Puedo dar fe de lo complicado que es trabajar unido a otros hermanos. Las más mínimas diferencias en los entendimientos y objetivos, producen fricciones y malentendidos constantes. Por desgracia la fe en el siglo XXI es tan diversa y relativa, que estas fricciones son constantes. Las frucciones van generando malestar, incluso impidiéndonos comunicarnos con fiabilidad entre nosotros. La obra del maligno se extiende por todas partes. 

Hay tres posturas que pueden solucionar este problema 

A)    Aceptar la diversidad como lo normal e ignorarnos unos a otros. El peligro es que esta opción no es más que una auto-engaño. La armonía del silencio y el orden del vacío.

B)    Buscar un entendimiento de mínimos, que nos lleva a realizar, unidos, algunas acciones muy determinadas. Esto nos lleva aceptar que es mejor trabajar en grupos mono carismáticos y sólo salir de esos reductos puntualmente.

C)   Aceptar que es necesario el roce para desgastar estas diferencias e ir acercándonos lentamente. El peligro es que esto puede llevarnos al enfrentamiento y a un doloroso distanciamiento.

En el tercero de los casos es donde tenemos una ventaja adicional: la Gracia de Dios. La Gracia actúa como el aceite que engrasa las piezas mecánicas de un motor.
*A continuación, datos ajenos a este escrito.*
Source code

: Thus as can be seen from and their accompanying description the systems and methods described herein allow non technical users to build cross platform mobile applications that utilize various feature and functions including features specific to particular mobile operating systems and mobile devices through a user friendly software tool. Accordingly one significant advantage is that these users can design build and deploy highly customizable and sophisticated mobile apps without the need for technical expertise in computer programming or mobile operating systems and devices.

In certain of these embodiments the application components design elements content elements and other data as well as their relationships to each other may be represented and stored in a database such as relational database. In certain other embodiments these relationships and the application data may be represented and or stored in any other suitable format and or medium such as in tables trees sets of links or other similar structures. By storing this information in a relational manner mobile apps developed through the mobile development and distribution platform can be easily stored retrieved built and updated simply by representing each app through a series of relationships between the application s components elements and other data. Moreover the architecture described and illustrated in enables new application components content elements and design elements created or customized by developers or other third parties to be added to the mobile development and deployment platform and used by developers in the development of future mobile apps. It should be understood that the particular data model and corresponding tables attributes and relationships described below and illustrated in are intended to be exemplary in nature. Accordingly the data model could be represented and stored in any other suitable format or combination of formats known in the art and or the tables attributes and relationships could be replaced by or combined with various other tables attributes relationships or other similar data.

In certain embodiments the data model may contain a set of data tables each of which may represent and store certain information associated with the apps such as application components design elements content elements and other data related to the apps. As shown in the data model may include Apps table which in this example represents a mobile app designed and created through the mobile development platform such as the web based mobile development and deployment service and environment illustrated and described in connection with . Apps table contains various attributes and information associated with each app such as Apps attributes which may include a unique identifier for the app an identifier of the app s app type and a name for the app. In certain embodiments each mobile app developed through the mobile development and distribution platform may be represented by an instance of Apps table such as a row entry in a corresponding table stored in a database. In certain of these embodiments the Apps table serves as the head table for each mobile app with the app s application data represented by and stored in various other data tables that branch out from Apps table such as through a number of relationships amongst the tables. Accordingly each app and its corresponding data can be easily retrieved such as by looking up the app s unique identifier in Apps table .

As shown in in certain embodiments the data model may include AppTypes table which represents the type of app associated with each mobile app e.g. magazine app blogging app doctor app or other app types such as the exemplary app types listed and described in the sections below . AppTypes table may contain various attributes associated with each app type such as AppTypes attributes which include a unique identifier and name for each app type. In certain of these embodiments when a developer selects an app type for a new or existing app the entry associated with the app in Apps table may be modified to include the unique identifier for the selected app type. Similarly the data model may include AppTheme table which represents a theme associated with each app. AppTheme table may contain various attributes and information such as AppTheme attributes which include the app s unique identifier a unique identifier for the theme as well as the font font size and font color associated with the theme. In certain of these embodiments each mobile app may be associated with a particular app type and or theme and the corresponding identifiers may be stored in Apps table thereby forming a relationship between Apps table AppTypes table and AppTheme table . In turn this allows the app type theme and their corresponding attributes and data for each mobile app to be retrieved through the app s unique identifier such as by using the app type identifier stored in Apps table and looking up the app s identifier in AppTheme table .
Es lo que permite que el calor producido por la fricción se pueda evacuar. Además, el aceite permite que las imperfecciones que presentan todas las piezas no afecten al conjunto del motor. La Gracia de Dios actúa como un factor de sinergia que olvidamos.
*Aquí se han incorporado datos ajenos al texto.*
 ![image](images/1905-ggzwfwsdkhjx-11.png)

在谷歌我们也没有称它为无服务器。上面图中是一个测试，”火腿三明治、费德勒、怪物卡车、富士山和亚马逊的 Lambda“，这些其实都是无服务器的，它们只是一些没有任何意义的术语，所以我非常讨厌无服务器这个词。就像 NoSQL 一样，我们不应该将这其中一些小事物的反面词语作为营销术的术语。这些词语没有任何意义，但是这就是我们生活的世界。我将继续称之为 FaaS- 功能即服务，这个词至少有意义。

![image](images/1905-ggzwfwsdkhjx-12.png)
Preferimos alojarnos en las dos opciones primeras y sentirnos menos comprometidos con ese maravilloso motor que es la Iglesia. Lo que les cuento no es algo que me haya sacado de mi cabeza en una noche en vela, lo pueden leer en este párrafo de San Gregorio de Niza: 

En realidad, propio de la divinidad es extenderse a través de todo y ser coextensiva de la naturaleza de los seres en todas sus partes, porque nada puede permanecer en el ser, si no permanece en lo que es, y por otro lado, lo que es propia y primariamente es la naturaleza divina, y la permanencia de los seres nos obliga necesariamente a creer que esa naturaleza está en todos los seres. Pues bien, por medio de la Cruz, cuya figura se distribuye en cuatro, de suerte que, partiendo del punto medio, hacia el cual todo converge, se pueden contar cuatro prolongaciones, se nos ha enseñado lo siguiente: el que sobre ella fue extendido en el momento oportuno según el plan divino para su muerte, es el mismo que conjunta y ajusta todo a Sí Mismo, reuniendo por Si Mismo las diferentes naturalezas de los seres en un solo acuerdo  y una sola armonía. (San Gregorio de Niza. La Gran Catequesis, XXXII, 6) 

San Gregorio nos habla de unidad y armonía, pero las asocia a la Cruz. Esto es algo inaceptable para quien asimila la postmodernidad como la solución a nuestros problemas. Eso de sufrir y dar sentido al sufrimiento, resulta obsceno para el ser humano que se sienta en el sofá, tiene 2000 canales de Tv al alcance de un mando a distancia y una pizza pepperoni a domicilio solicitada por whatsapp. ¿Sufrir? ¿Encontrar sentido en el sufrimiento? Muchos se preguntan la razón de este aparente masoquismo. Pero no es masoquismo. Entender que la unidad y la armonía nunca son gratis, sino que tienen el precio de la negación de sí mismos, no es para quienes deciden vivir en grupitos homogéneos, donde las apariencias y el wellness son el objetivo. 

Es propio de Dios: “extenderse a través de todo y ser coextensivo de la naturaleza de los seres en todas sus partes, porque nada puede permanecer en el ser, si no permanece en lo que es”. Nada puede ser si no comparte el Ser que Dios le dona. La oscuridad es ausencia de luz. El mal es ausencia de luz. El silencio es ausencia de sonido. Hoy en día creemos que cada uno puede dar el ser a lo que creamos necesario y útil. Por eso la legislación genera atrocidades como el aborto. Sin el Ser de Dios, nada existe ni puede permanecer unido, en armonía y estable.